O filme recente da Netflix “Black Mirror: Bandersnatch” lançado em
dezembro de 2018 traz uma interatividade para os usuários da plataforma. Isso
significa dizer que em determinados momentos do filme os usuários são
convidados a “escolher” entre duas alternativas o que irá fazer o personagem
principal. Tal interatividade permite que o filme tenha finais diferentes
dependendo da escolha que se faz. O filme trata de um jovem programador que
adapta um romance de fantasia ao videogame durante os anos de 1980.
Através de escolhas sempre binárias, o filme caminha para novos rumos.
Vivemos em
uma realidade temporal que chamamos de nossa e a presentificamos em nossas
mentes. O passado dessa realidade é memória e o futuro a ordem posterior dos
acontecimentos. A esse ente que atravessa essa realidade temporal chamamos de ‘eu’,
isto é, uma unidade psíquica conhecida também como ‘indivíduo’. O que
aconteceria se pudéssemos colocar, ao invés de uma, múltiplas realidades
temporais? Teríamos inúmeras possibilidades para esse eu, de modo que ele não
poderia mais ser chamado de indivíduo, já que não mais seria uno. Esses
múltiplos ‘eus’ compõem um feixe temporal.
Se pudéssemos, em hipótese, partir do centro desse feixe para qualquer uma das
direções teríamos diante (atrás, do lado, em cima, etc.) inúmeras possibilidades
que nunca esgotariam a novidade existente do mundo. Estaria o eu nascendo a
cada momento para a eterna novidade do mundo. Tomar uma nova direção é escolher
um outro caminho em que novas experiências nos abririam e uma realidade
temporal diferente da anterior nos seria possível. O que esperar dessa
realidade? Impossível dizer, mas com certeza algo totalmente inesperado.
Parecer ser
com isso que o filme “Black Mirror” parece jogar, ao permitir que o personagem
principal possa “viver” múltiplas realidades, experimentando cada uma das suas
possibilidades e, dessa forma, permitir que aqueles que assistem o filme possam
acompanhar essas mudanças dando-lhes uma sensação de que eles pode, de fato,
mudar o destino do personagem. Falo aqui em “dar uma sensação de que se pode
mudar o destino” porque o próprio filme deixa claro que essa possibilidade não
existe. Em um determinado momento o personagem principal do filme confessa que
ele apenas deixa com que os usuários de seu jogo pensem que podem escolher, mas
o final quem determina é ele. Essa proposta nos leva a uma profunda reflexão
sobre o que somos. Somos apenas uma única realidade fadada ao mesmo destino
independe das escolhas que fazemos, ou somos uma existência (ou seriam
existências?) ainda inexplorada, presos a uma única realidade temporal que nos
faz indizíveis todas as outras possíveis realidades? Que seria de nós se nos
arriscássemos a viver algo novo, realmente estrangeiro, que nos viesse visitar
e nos levar toda a nossa tranquilidade, toda a comodidade que nos cerca?

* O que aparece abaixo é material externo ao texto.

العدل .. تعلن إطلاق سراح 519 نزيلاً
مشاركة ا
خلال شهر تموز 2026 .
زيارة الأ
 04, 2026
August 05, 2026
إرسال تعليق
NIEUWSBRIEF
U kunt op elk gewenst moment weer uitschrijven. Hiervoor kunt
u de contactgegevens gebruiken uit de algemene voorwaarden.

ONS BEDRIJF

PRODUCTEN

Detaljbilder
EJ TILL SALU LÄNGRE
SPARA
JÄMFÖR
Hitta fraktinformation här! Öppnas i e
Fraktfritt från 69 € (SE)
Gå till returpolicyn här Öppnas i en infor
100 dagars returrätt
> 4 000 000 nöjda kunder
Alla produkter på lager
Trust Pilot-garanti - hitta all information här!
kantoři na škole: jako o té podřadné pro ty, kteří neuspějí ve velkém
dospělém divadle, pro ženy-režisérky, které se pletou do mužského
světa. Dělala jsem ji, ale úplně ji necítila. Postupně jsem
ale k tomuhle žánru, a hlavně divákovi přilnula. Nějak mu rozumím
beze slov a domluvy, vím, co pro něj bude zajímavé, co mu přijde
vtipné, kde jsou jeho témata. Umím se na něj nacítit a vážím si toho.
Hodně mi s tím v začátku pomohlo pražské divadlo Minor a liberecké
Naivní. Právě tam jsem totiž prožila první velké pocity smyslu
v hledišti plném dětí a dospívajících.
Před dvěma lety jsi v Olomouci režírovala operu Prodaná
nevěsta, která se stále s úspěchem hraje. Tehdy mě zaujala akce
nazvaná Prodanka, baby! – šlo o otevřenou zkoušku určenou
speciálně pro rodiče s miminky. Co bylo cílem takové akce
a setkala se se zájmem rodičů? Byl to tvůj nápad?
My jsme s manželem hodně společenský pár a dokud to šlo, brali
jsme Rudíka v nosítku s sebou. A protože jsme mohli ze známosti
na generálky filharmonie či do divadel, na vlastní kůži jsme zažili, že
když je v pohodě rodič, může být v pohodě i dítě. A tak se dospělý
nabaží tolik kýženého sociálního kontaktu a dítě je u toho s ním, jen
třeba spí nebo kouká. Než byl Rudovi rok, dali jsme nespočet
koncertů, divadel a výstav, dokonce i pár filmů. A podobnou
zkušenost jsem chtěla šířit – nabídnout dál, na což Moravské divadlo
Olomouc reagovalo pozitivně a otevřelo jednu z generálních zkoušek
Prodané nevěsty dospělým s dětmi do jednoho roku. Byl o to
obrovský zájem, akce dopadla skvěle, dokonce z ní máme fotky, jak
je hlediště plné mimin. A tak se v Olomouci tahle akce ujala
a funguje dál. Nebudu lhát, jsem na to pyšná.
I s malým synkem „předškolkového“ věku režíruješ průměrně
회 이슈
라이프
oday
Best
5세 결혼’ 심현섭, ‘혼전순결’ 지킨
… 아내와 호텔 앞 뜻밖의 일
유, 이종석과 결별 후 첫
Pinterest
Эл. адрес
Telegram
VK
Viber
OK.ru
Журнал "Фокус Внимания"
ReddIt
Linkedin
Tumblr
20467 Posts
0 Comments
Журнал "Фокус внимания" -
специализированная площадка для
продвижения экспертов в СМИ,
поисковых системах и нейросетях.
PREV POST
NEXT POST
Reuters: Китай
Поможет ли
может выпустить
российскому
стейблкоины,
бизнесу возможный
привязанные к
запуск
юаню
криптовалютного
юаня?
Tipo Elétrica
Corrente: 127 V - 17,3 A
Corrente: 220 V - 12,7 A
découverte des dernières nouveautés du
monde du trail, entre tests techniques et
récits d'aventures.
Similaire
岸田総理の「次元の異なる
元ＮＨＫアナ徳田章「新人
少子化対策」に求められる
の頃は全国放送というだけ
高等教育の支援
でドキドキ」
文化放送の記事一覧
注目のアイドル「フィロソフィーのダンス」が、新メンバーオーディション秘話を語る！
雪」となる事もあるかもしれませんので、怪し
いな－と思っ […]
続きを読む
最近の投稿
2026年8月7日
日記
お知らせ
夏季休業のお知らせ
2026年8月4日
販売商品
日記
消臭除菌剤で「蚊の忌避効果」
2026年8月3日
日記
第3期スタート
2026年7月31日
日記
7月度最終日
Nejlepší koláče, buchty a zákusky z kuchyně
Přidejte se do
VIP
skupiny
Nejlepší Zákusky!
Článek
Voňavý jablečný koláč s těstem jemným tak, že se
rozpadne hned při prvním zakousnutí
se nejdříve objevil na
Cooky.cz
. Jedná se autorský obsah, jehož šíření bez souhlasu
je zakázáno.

Provavelmente sentiríamos tamanho incômodo que iríamos querer que o estrangeiro
fosse logo embora e nos abandonasse para que pudéssemos novamente viver ‘em
paz’. Mas a que preço? Por que devemos estar presos sempre ao mesmo, sem
explorar as diversas realidades que nos apresenta a vida? Quão perspicaz é o
prisioneiro de Poe em “O Poço e o Pêndulo” que explora cada detalhe de sua
cela, mesmo que isso signifique arriscar sua vida. Nós, que não somos
prisioneiros, vivemos presos aos mesmos hábitos, aos mesmos gostos, aos mesmos
caminhos... Não deveríamos dar uma oportunidade para a vida e a gama de
possibilidades que essa nos pode apresentar?